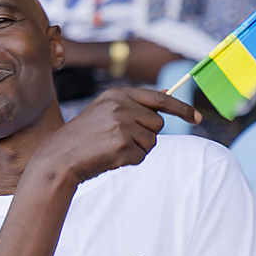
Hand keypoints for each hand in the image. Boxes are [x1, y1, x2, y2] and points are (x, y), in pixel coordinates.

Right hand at [27, 87, 197, 187]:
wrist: (58, 158)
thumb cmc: (82, 138)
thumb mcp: (103, 111)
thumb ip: (132, 105)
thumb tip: (165, 99)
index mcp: (116, 94)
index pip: (159, 98)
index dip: (180, 109)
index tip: (196, 117)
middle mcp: (121, 106)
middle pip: (157, 122)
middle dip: (146, 134)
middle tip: (119, 140)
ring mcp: (122, 125)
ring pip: (151, 141)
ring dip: (137, 149)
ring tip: (111, 148)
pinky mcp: (123, 144)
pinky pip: (141, 156)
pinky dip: (129, 161)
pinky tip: (109, 158)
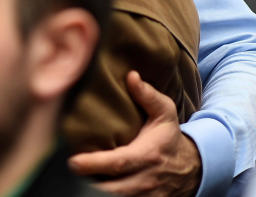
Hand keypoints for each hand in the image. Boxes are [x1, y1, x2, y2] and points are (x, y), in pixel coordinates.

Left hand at [68, 71, 201, 195]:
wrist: (192, 167)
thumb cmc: (168, 137)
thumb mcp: (165, 113)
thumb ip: (148, 95)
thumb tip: (131, 76)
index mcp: (147, 156)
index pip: (119, 163)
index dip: (95, 164)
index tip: (73, 162)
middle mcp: (146, 180)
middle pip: (114, 190)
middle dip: (89, 185)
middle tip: (68, 172)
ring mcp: (147, 196)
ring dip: (95, 193)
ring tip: (74, 182)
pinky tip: (90, 188)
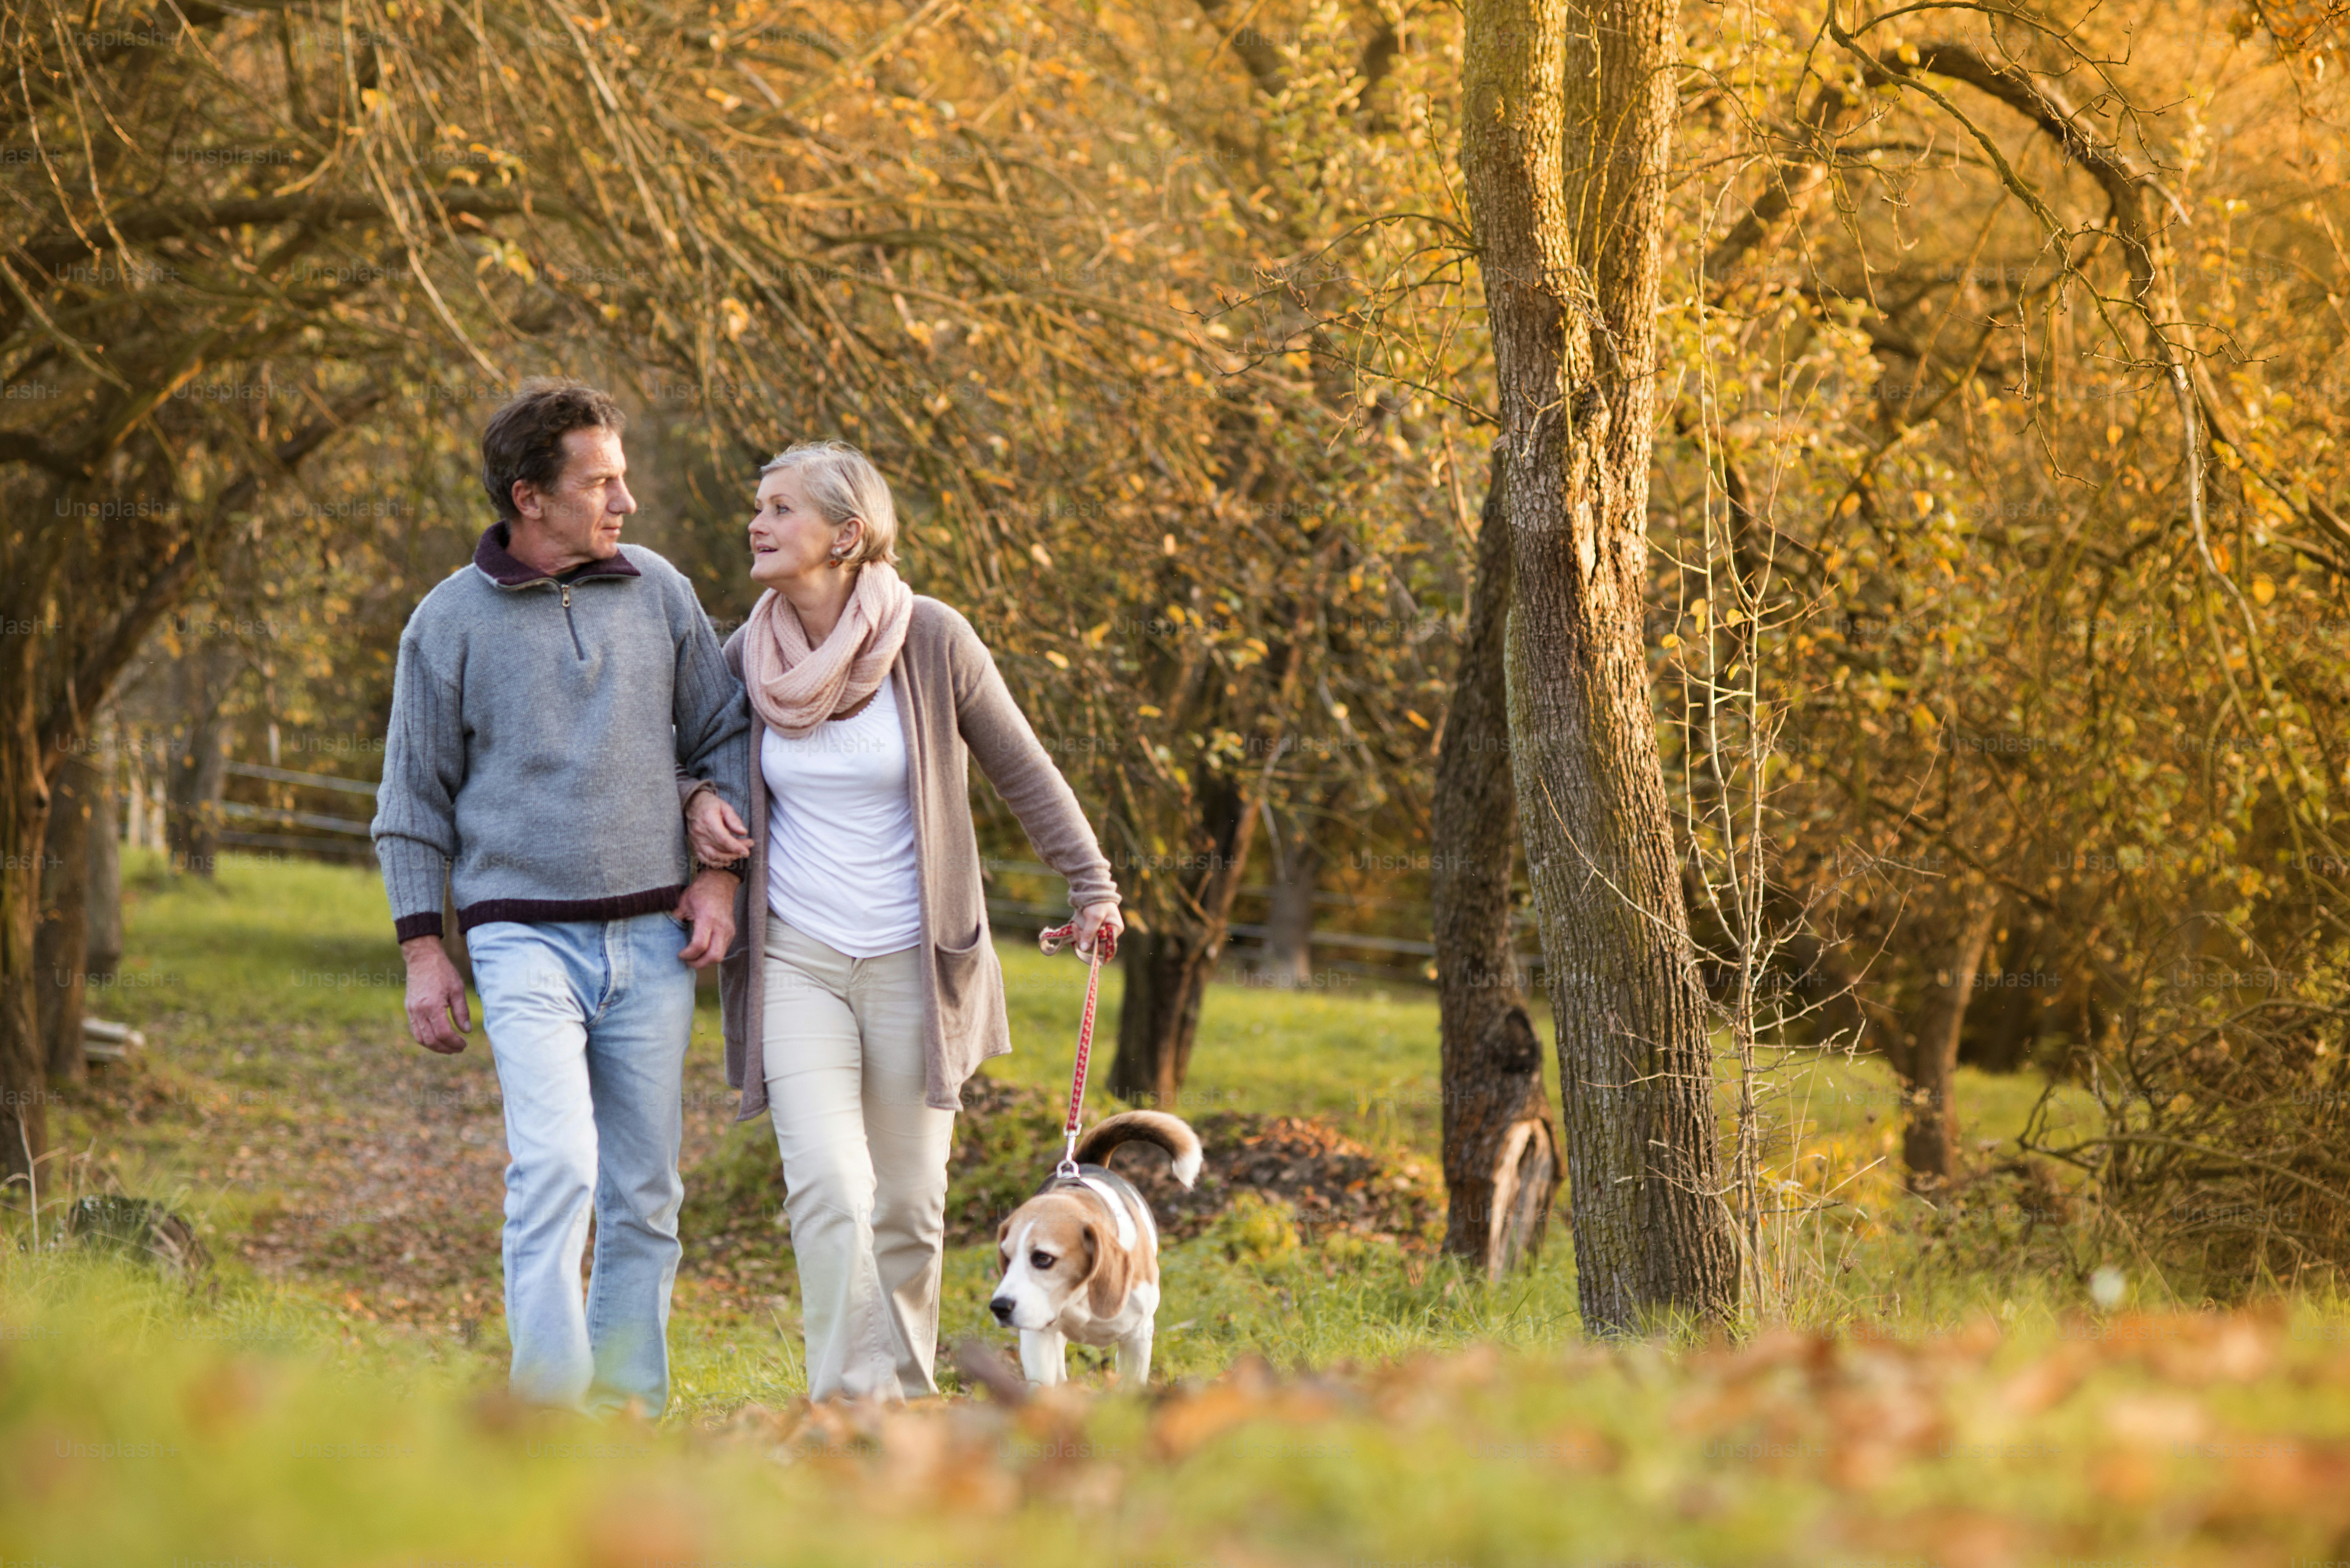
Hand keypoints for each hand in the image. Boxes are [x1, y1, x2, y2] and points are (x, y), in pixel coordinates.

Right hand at [402, 935, 472, 1053]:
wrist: (422, 959)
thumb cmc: (442, 972)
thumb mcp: (457, 989)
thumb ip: (462, 1012)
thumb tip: (467, 1031)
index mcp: (432, 1006)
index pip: (443, 1033)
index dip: (455, 1042)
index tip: (464, 1043)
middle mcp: (419, 1011)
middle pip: (430, 1040)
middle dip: (446, 1048)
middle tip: (459, 1049)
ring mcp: (411, 1011)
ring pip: (420, 1039)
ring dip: (435, 1047)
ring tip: (449, 1047)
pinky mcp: (409, 1009)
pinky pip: (415, 1030)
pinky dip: (426, 1039)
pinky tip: (437, 1038)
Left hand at [675, 867, 738, 968]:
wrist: (721, 882)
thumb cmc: (701, 891)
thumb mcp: (683, 902)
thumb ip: (676, 919)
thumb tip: (666, 933)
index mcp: (707, 918)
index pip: (700, 945)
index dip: (688, 954)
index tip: (680, 954)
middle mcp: (721, 927)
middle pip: (714, 956)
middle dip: (699, 964)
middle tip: (687, 961)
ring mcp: (729, 931)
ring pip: (720, 956)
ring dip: (706, 961)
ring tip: (694, 957)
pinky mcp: (732, 933)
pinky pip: (723, 950)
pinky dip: (711, 954)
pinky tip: (702, 950)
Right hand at [686, 787, 753, 864]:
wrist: (693, 805)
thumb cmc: (710, 804)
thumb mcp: (724, 806)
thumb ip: (734, 819)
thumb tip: (743, 832)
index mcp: (708, 821)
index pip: (722, 839)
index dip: (735, 847)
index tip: (746, 852)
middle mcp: (700, 833)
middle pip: (719, 849)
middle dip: (736, 852)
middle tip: (748, 847)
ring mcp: (696, 841)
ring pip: (712, 857)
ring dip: (728, 858)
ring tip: (739, 854)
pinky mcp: (694, 846)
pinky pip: (704, 859)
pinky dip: (716, 863)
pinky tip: (727, 860)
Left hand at [1073, 901, 1122, 959]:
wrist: (1092, 889)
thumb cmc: (1097, 901)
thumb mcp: (1094, 917)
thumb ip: (1089, 933)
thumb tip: (1083, 948)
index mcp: (1116, 929)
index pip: (1105, 945)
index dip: (1094, 944)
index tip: (1083, 935)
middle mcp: (1110, 932)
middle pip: (1097, 944)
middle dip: (1084, 938)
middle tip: (1076, 927)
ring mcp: (1102, 930)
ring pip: (1090, 941)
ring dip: (1080, 935)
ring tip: (1075, 925)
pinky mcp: (1095, 928)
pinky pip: (1087, 936)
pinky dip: (1080, 932)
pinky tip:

* * *

— Assigned task —
Report every line from the material above that mentions the word "Right".

— Result for this task —
Right hand at [27, 87, 197, 187]:
Right hand at [402, 935, 472, 1053]:
Right hand at [686, 787, 753, 864]:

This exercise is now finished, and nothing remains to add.